The use of MEG spatial filtering holds promise for a more robust method for mapping the motor cortex in presurgical patients [42, 50, 55]. The use of a spatial filter beamformer while subjects performed a self-paced index finger movement can generate high resolution imaging of the spatiotemporal patterns of premotor and motor cortex activity [55]. Peaks of the tomographic distribution of beta-band event-related desynchronization sources reliably localized the hand motor cortex in a group of 66 patients, which was confirmed with ECS [50] (Fig. 7.5).
Fig. 7.5
(a) Localization of β-band desynchronization preceding right index finger flexion for a subject with a frontal tumor. The location of hand motor cortex relative to a single dipole localization of hand somatosensory cortex is also shown. (b) Localization of β-band desynchronization due to left index finger flexion in the same subject, showing contralateral hand motor cortical activation in the right hemisphere
In pediatric patients as well, the pre-movement motor field component in average brain response was localized. In this case, motor field time-locked to electromyography onset was successfully localized to areas corresponding to the hand region in 95 % of cases (n = 10), which was confirmed with ECOG [42]. Furthermore, displacement of the sensorimotor cortex by space-occupying brain lesions does not seem to interfere with localization of the hand motor cortex [42, 50].
Future Applications
Lateralization of Language Function
Identification of a patient’s dominant hemisphere is crucial when the surgical site is located near presumed language cortex. Traditionally, hemispheric language dominance is evaluated by the Wada test, which is an invasive procedure. Furthermore, crossflow of amobarbital to the contralateral hemisphere through the circle of Willis can make results inaccurate. MEG offers a noninvasive and potentially a more accurate alternative for determining hemispheric dominance.

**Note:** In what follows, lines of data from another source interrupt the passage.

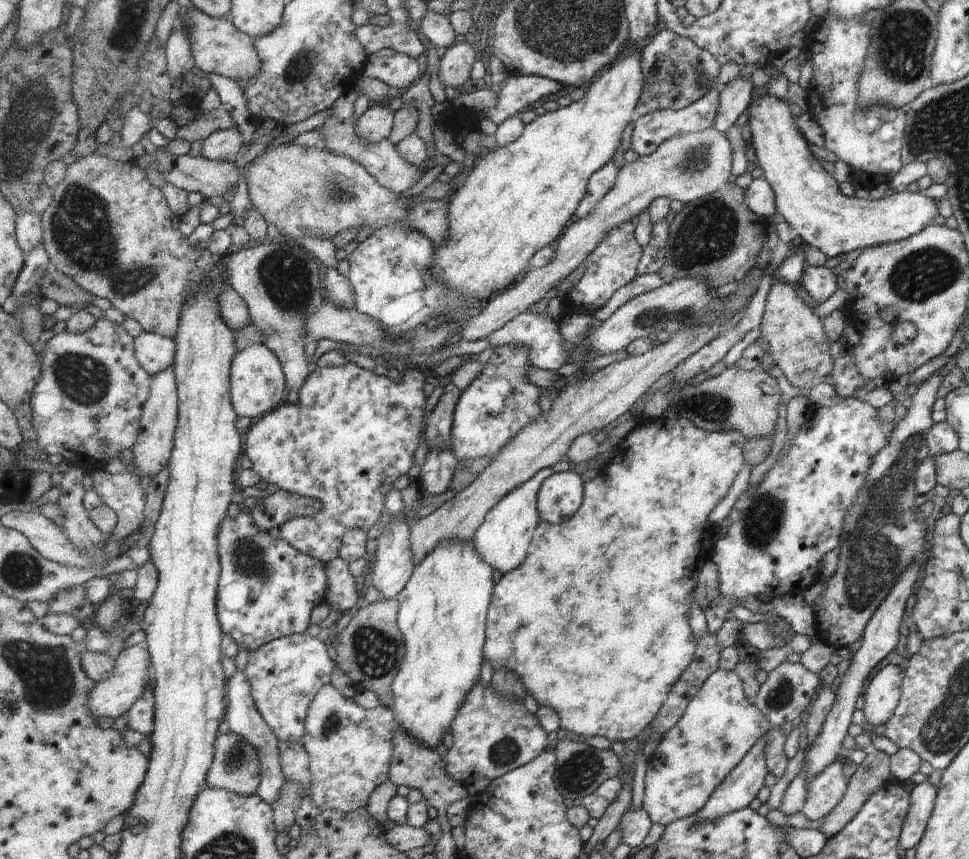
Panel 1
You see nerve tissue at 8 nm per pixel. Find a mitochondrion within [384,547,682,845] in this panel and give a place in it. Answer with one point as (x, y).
(582, 770)

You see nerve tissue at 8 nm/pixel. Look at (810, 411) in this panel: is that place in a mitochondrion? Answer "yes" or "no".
no

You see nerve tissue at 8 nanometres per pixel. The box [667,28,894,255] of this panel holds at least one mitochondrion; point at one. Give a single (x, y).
(697, 161)

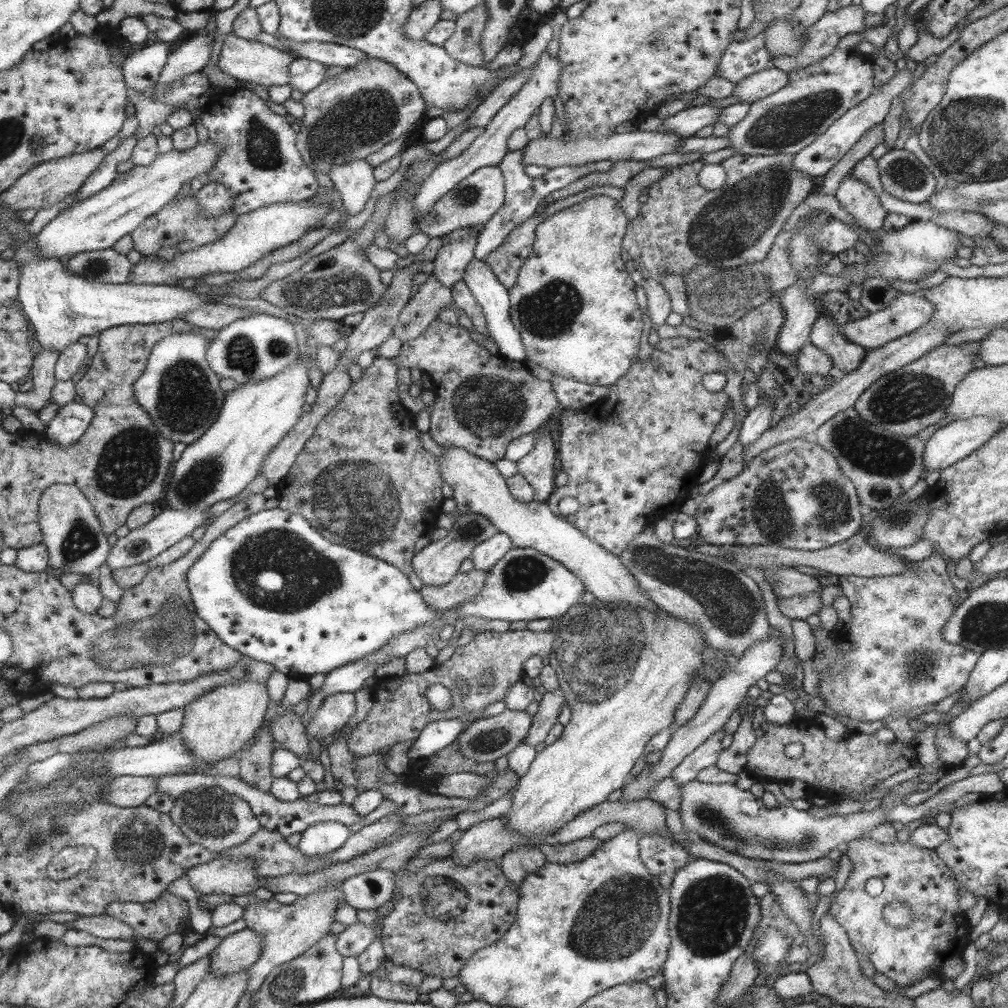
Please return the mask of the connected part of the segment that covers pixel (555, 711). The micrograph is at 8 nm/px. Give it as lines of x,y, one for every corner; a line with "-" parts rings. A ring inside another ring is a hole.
559,690
544,693
538,712
532,716
533,720
532,726
529,728
529,734
526,735
523,742
534,747
538,746
540,742
544,742
548,738
552,726
558,722
558,715
564,703
566,703
565,697

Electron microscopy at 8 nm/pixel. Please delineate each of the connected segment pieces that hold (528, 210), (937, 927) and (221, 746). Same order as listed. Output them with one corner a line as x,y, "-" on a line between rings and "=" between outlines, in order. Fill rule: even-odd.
526,146
521,149
513,151
506,151
506,154
502,157
502,160
497,164
501,168
501,172
505,177
505,202
504,206
496,212
492,219
490,219
485,225
483,225
480,234
477,236
477,248
476,255
480,260
485,260
489,252
492,249
498,248
498,245
510,234
510,231
523,223
529,216
533,215
533,212
538,208
538,204
542,200
546,200
550,196
550,202
552,200
558,201
558,192
562,188
566,188
574,180
578,178
584,178
592,172
606,172
612,168
614,164
613,160
599,160
584,166
557,166
545,170
543,175
538,178
530,178
525,173
525,164
523,163
523,156
525,155
=
856,839
848,843
846,855
854,866
846,885
837,894
827,914
846,930
857,955
868,958
877,972
901,987
911,986
915,978
926,976
926,972
935,972
938,977
944,976
952,980
962,976
962,958
966,956
966,946
971,942
969,914
960,908
962,884
958,883
957,874
937,855
935,849
922,848
910,841
881,843
874,839
-
871,878
880,878
884,882
884,891
880,896
872,897
866,893
865,885
-
897,902
906,904
912,910
914,921
910,927
896,929
886,922
883,916
885,908
=
240,679
193,700
184,708
185,715
179,730
184,746
199,760
208,762
210,767
223,758
238,756
256,738
265,724
270,704
274,704
266,688
266,684

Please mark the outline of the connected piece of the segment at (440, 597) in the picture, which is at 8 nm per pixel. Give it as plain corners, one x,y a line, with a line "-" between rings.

Using MEG, language laterality can be measured by determining the asymmetry of equivalent dipole sources between both hemispheres [56]. Using this approach, MSI and Wada tests were concordant in determining dominant hemisphere in 86 % of a group of 35 patients with high sensitivity and specificity [57]. Dipole sources of the late auditory evoked field components in both hemispheres can be determined while subjects undergo a recognition task for spoken words or listening to synthesized vowel sounds [56, 58]. The laterality of increased suppression of MEG activity in the 8–50 Hz range in the inferior frontal gyrus regions corresponded to the dominant hemisphere and was consistent with the Wada test among 95 % of the patients [59].